Court Hands CFTC Sweeping Win Over Crypto Promoter
The Seventh Circuit just handed the Commodity Futures Trading Commission a decisive victory in its case against James Donelson, affirming that his unregistered crypto-trading operation violated federal law and ordering him to pay more than $1.5 million in restitution and penalties. The ruling strengthens the agency’s hand in policing off-exchange crypto activity and signals that judges are willing to treat digital assets as commodities when they function like futures contracts.

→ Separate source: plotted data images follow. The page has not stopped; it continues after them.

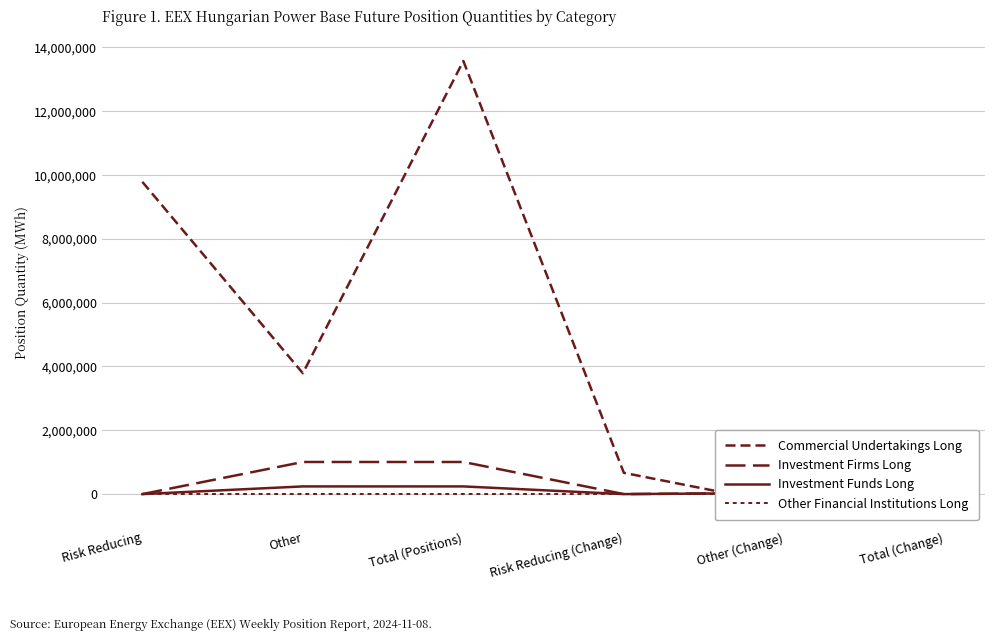

Is it true that Investment Funds Long equals 0 at Risk Reducing?

True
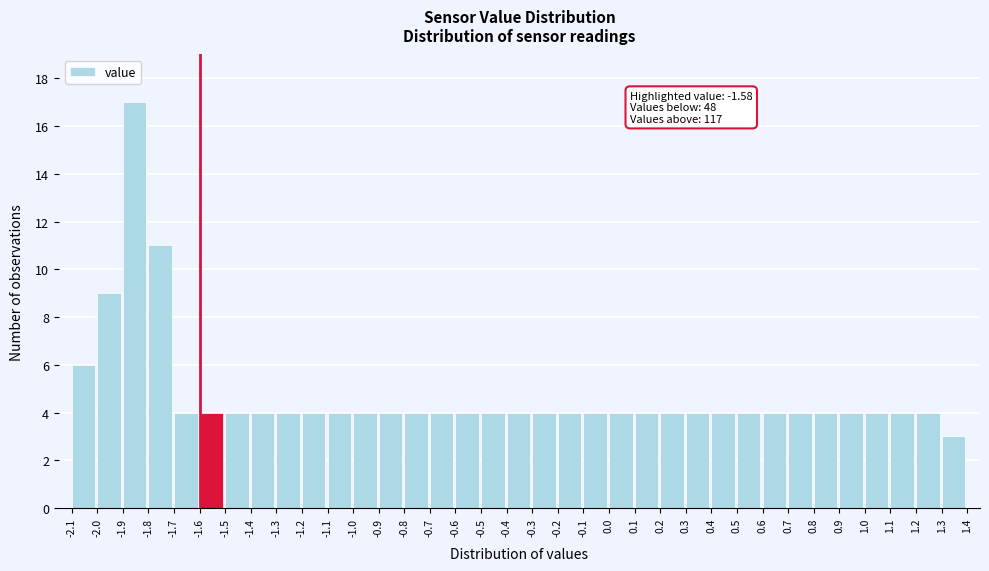

Over which range of the x-axis is the bar tallest?

-1.9 to -1.8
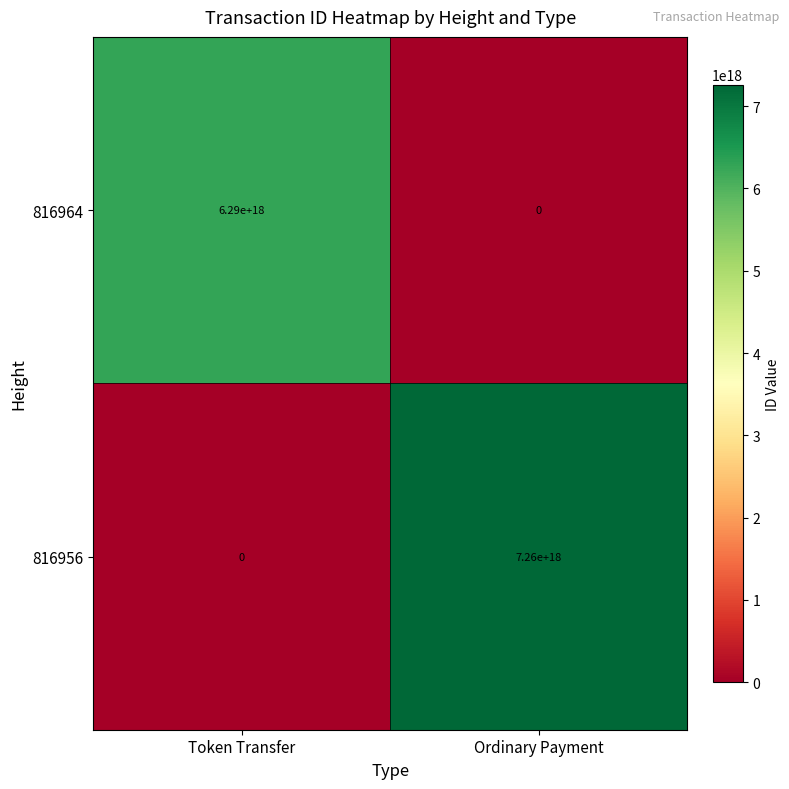

True or false: 816964 has a value of 10761951927490271232 at Token Transfer.

False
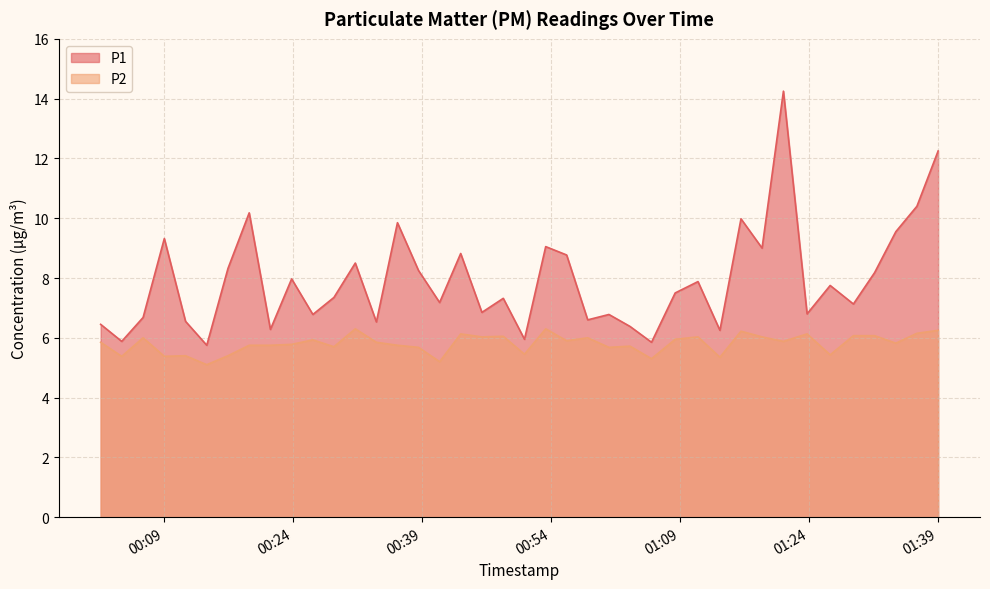

What is the minimum value shown in the chart?

5.1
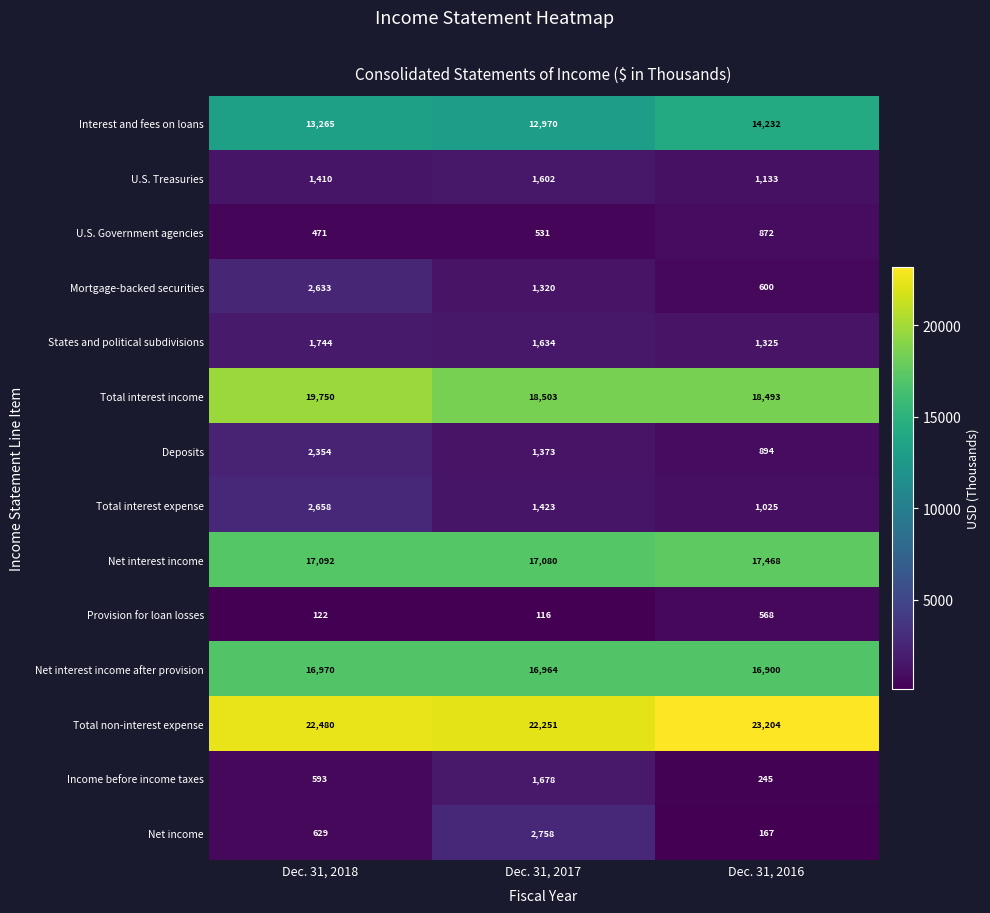

How many categories are shown in the chart?

3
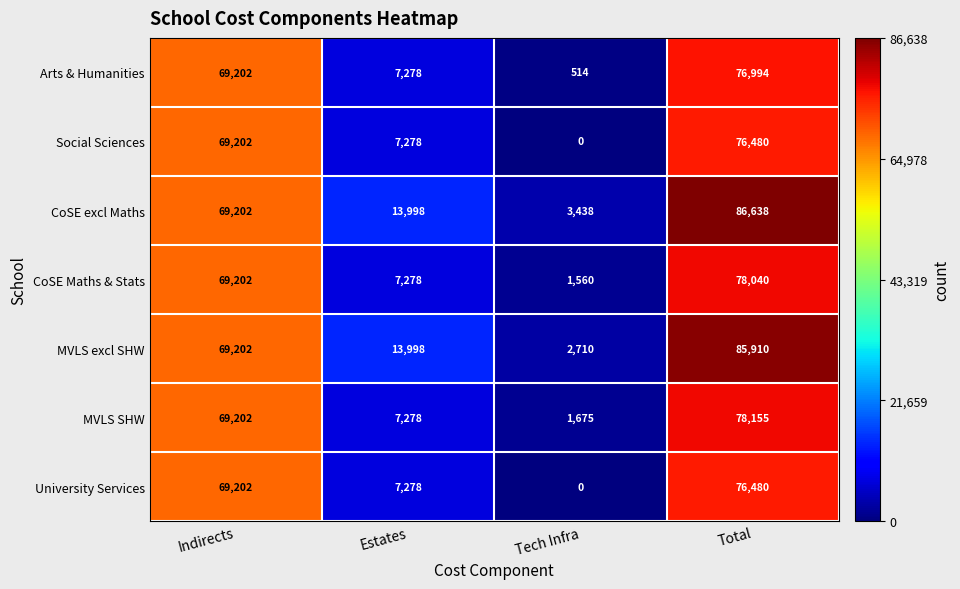

What is the total value across all series at Estates?

64386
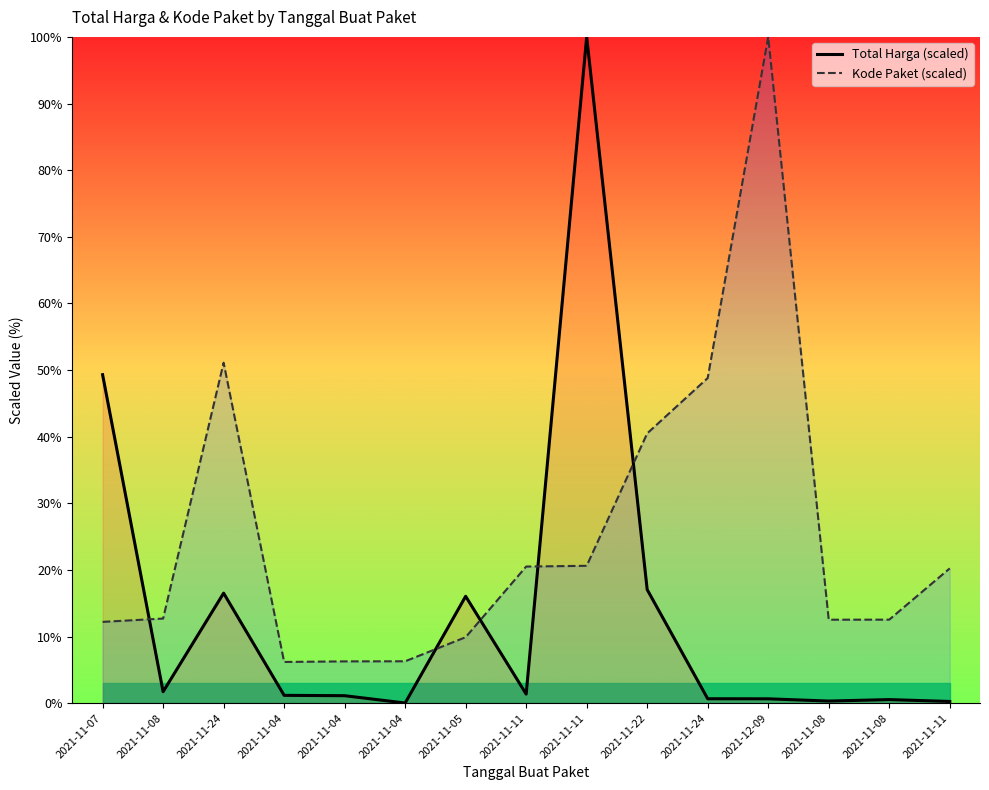

Where does the Kode Paket (scaled) series first go above 12?

2021-11-07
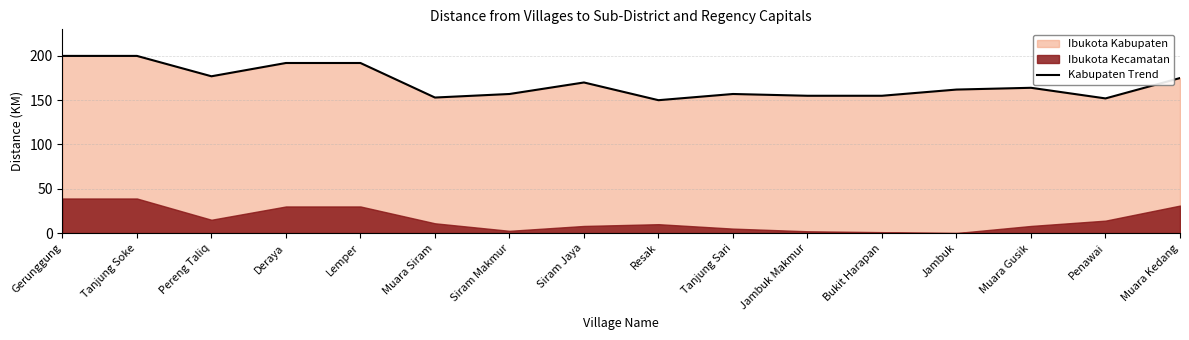

At which label is the value closest to 175?

Muara Kedang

The dispute began when the CFTC sued Donelson for running a pooled trading venture that solicited retail customers to trade bitcoin and other digital assets on unregistered platforms. Donelson argued that the CFTC lacked authority because the underlying assets were not “commodity interests” under the Commodity Exchange Act. The district court rejected that defense, granted summary judgment for the agency, and imposed civil penalties plus restitution. On appeal, a three-judge panel unanimously upheld the lower court, ruling that Donelson’s scheme met the statutory definition of an off-exchange commodity pool and that customer funds had been misappropriated.
The judges found that Donelson accepted money from dozens of investors, promised trading profits, and then diverted funds to personal expenses while reporting fabricated returns. Because the trading occurred on spot crypto venues rather than designated contract markets, the activity fell squarely within the CFTC’s anti-fraud provisions for off-exchange transactions. The court rejected Donelson’s claim that bitcoin’s decentralized nature placed it beyond federal oversight, noting that the statute covers any asset used as the basis for futures-style trading.
In plain terms, the decision confirms that anyone who pools customer money to trade crypto on unregistered platforms must register with the CFTC or face enforcement. It also clarifies that the agency can pursue restitution even when the precise trading venue is offshore or decentralized, lowering the bar for proving jurisdiction.
For crypto markets the ruling tightens the noose around unregistered pooled trading and spot platforms that serve U.S. customers. It bolsters the CFTC’s claim of authority over retail crypto derivatives and spot activity that mimics futures, while leaving the SEC’s jurisdiction over investment contracts untouched. Exchanges and DeFi protocols that facilitate leveraged trading without registration now face heightened litigation risk, and traders may see fewer U.S.-facing pooled products as operators pull back to avoid penalties.
The message is clear: if you’re pooling money to trade crypto without CFTC oversight, expect both the agency and the courts to treat you like any other unregistered futures operator.